I talked with Alicia in her antique shop across the street from Doc’s former lab. She was a flaming redhead that afternoon. She greeted me with a warm smile and told me stories with the melodious mien of a queen while sitting behind a cluttered desk, watching and waiting on customers, not missing a beat.
Alicia, in fact, had been a queen. In 1963, she was crowned the first out-of-state queen of New Orleans’ Mardi Gras. She pulled out a newspaper from her desk and proved it with a photo showing King Phillip Fillabert taking her hand to lead the grand march.
Alicia paused, then recalled the day Doc died— when his clankity old car was hit by The Del Monte Express, the evening train from San Francisco. Doc was on his way to a steak dinner, but as he turned his sputtering sedan up the hill where the road crossed the Southern Pacific Railroad track, the train slipped around a warehouse and crashed into him. The news spread quickly along the Row, and Alicia rushed to the collision site.
“He will not die,” Steinbeck said later. “He haunts the people who knew him. He is always present even in the moments when we feel his loss the most.”
Alicia kept a “Remembrance Room,” a private collection of manuscripts and memorabilia. She showed me a copy of Doc’s last will and testament and a claim on his estate for the value of 300 leopard frogs that Doc wasn’t able to deliver.
As more browsers walked through her shop, Alicia continued telling an anecdote about Doc and John and had everyone laughing. And for a second, we were all inside the covers of Cannery Row. And no one wanted the story to end.

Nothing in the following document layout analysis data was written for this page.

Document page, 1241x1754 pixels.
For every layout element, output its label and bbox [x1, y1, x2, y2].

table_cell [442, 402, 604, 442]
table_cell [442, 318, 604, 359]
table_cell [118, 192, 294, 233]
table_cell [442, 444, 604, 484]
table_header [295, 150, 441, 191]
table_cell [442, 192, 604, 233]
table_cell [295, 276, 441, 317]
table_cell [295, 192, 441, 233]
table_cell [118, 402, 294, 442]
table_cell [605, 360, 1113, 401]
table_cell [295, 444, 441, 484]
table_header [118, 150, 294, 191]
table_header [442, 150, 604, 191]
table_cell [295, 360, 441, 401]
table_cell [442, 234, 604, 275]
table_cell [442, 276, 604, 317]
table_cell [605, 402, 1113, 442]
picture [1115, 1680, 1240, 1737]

Postscript about the paintings—
For over ten years— from 1989 to 2000— smack dab in the middle of Cannery Row, there existed an unsightly construction site. Unsightly because nothing was being built. Lawsuits had stopped all activity. So local artists transformed this blighted end of the Row into a 400-foot-long mural. Bruce Ariss, a close friend of Steinbeck and Ricketts, provided his original sketches of life on Cannery Row during the sardine canning days. Each artist created their own interpretation of the theme.